The industry should be wary of unintended consequences as a result of tough rules governing the short-term lending market, the chief executive of the Consumer Finance Association has warned.
Russell Hamblin-Boone was speaking after the publication of a report by think-tank Respublica which said there is a need to reform the short-term lending market, as currently the rules could ay stop people from getting credit.
He said: “Unfortunately, the tough regulations now governing short-term lenders mean that up to half a million people can no longer access short-term credit, let alone mainstream alternatives further up the credit ladder. And that leads to disenfranchisement.
“The harsh reality, as unpalatable as it may be for some people, is that without access to short-term credit, hundreds of thousands of people are being forced to make some highly undesirable financial choices.
“A well-functioning short-term lending sector should be part of a wider consumer credit market, one which enables people to progress to cheaper and more affordable credit, and provides a safety net to those in need.”
The Consumer Finance Association represents some of Britain’s short-term lenders including QuickQuid, The Money Shop and Payday Express.

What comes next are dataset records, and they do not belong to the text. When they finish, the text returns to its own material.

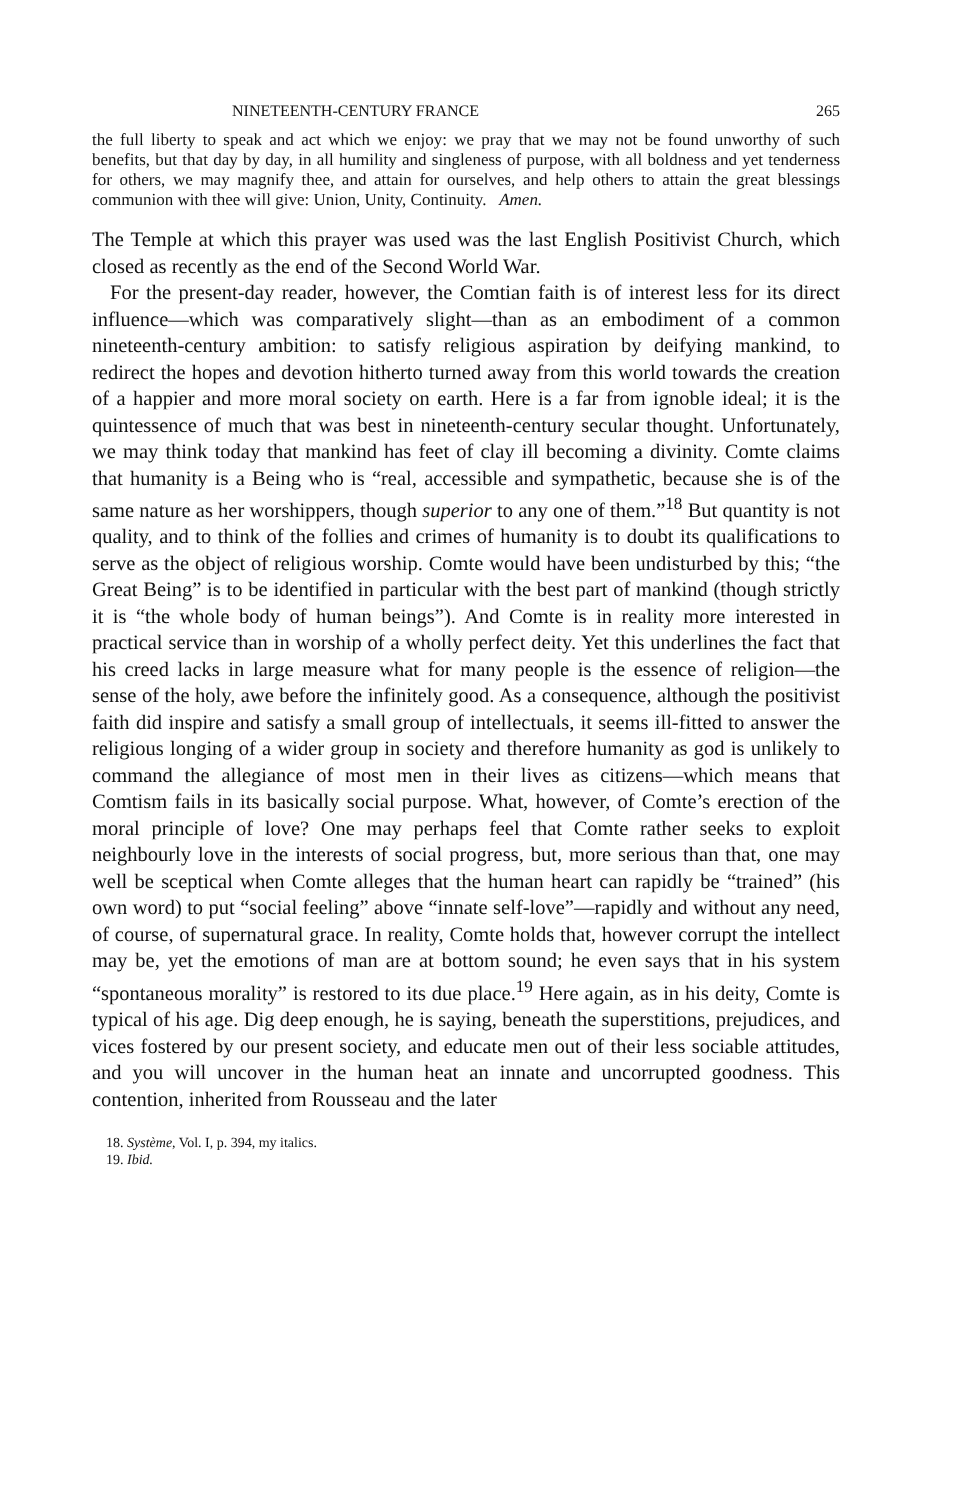NINETEENTH-CENTURY FRANCE 265
the full liberty to speak and act which we enjoy: we pray that we may not be found unworthy of such benefits, but that day by day, in all humility and singleness of purpose, with all boldness and yet tenderness for others, we may magnify thee, and attain for ourselves, and help others to attain the great blessings communion with thee will give: Union, Unity, Continuity. Amen.
The Temple at which this prayer was used was the last English Positivist Church, which closed as recently as the end of the Second World War.
For the present-day reader, however, the Comtian faith is of interest less for its direct influence—which was comparatively slight—than as an embodiment of a common nineteenth-century ambition: to satisfy religious aspiration by deifying mankind, to redirect the hopes and devotion hitherto turned away from this world towards the creation of a happier and more moral society on earth. Here is a far from ignoble ideal; it is the quintessence of much that was best in nineteenth-century secular thought. Unfortunately, we may think today that mankind has feet of clay ill becoming a divinity. Comte claims that humanity is a Being who is “real, accessible and sympathetic, because she is of the same nature as her worshippers, though superior to any one of them.”<sup>18</sup> But quantity is not quality, and to think of the follies and crimes of humanity is to doubt its qualifications to serve as the object of religious worship. Comte would have been undisturbed by this; “the Great Being” is to be identified in particular with the best part of mankind (though strictly it is “the whole body of human beings”). And Comte is in reality more interested in practical service than in worship of a wholly perfect deity. Yet this underlines the fact that his creed lacks in large measure what for many people is the essence of religion—the sense of the holy, awe before the infinitely good. As a consequence, although the positivist faith did inspire and satisfy a small group of intellectuals, it seems ill-fitted to answer the religious longing of a wider group in society and therefore humanity as god is unlikely to command the allegiance of most men in their lives as citizens—which means that Comtism fails in its basically social purpose. What, however, of Comte’s erection of the moral principle of love? One may perhaps feel that Comte rather seeks to exploit neighbourly love in the interests of social progress, but, more serious than that, one may well be sceptical when Comte alleges that the human heart can rapidly be “trained” (his own word) to put “social feeling” above “innate self-love”—rapidly and without any need, of course, of supernatural grace. In reality, Comte holds that, however corrupt the intellect may be, yet the emotions of man are at bottom sound; he even says that in his system “spontaneous morality” is restored to its due place.<sup>19</sup> Here again, as in his deity, Comte is typical of his age. Dig deep enough, he is saying, beneath the superstitions, prejudices, and vices fostered by our present society, and educate men out of their less sociable attitudes, and you will uncover in the human heat an innate and uncorrupted goodness. This contention, inherited from Rousseau and the later
18. Système, Vol. I, p. 394, my italics.
19. Ibid.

The Respublica report claims that if the short-term lending market were to be reformed it would allow people to climb the “credit ladder”. Banning short-term loans, it claimed, would simply drive people into the hands of loan sharks.
David Burford, of Shropshire-based David Burford Independent Financial Advisers, said: “I suppose it depends on what you are trying to achieve by reforming the system.
“I think people have to be able to access small, easy, accessible loans. Reforming the marketplace is important because I do not think people understand the costs and what they are paying.”